Cyber Incident Victim: Metro Cash & Carry France

On October 17, 2022, Metro Cash & Carry France experienced a cyberattack that triggered significant operational disruptions across its stores. The attack caused a widespread IT system failure, directly impacting the company’s ability to conduct normal business activities. As the primary food supplier for restaurant professionals in France, Metro’s technical outage created immediate logistical challenges, including delays in order processing and inventory management. Stores reported visible operational chaos, with staff resorting to manual workarounds to partially maintain services. The incident occurred without prior public warning, suggesting an abrupt compromise of critical infrastructure. No specific details about the attack vector or perpetrator were disclosed in initial reports. The timing coincided with regular business hours, amplifying the disruption’s immediate visibility to customers and partners.

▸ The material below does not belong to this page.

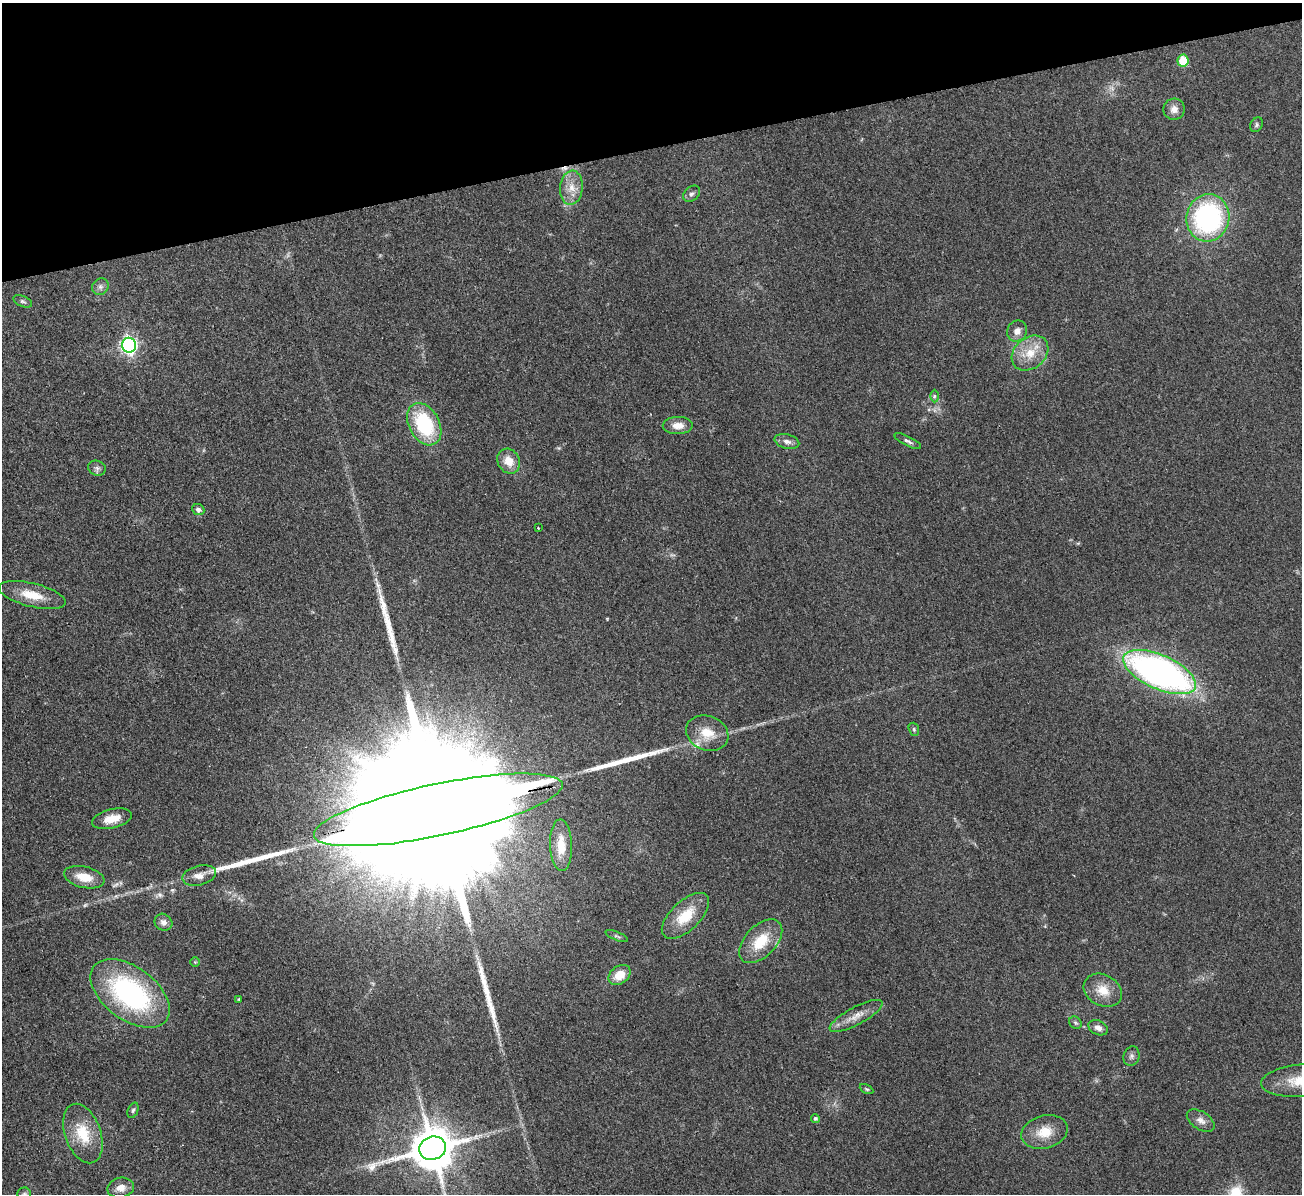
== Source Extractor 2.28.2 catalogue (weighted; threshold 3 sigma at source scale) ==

The cyberattack’s primary documented impact was the severe degradation of Metro’s supply chain operations, particularly affecting its restaurant clientele who rely on timely deliveries. While financial losses or data compromise weren’t explicitly quantified, the prolonged IT outage implied substantial productivity costs and potential revenue impacts. The company’s public communications confirmed the cyber incident as the root cause but did not elaborate on containment timelines or recovery procedures. Operational "chaos" persisted for an unspecified duration, indicating inadequate redundancy measures for critical systems. Metro’s status as a major B2B supplier magnified the incident’s sectoral implications, potentially disrupting hospitality businesses dependent on its distribution network. The absence of reported customer data breaches suggests the attack’s focus may have been operational disruption rather than information exfiltration.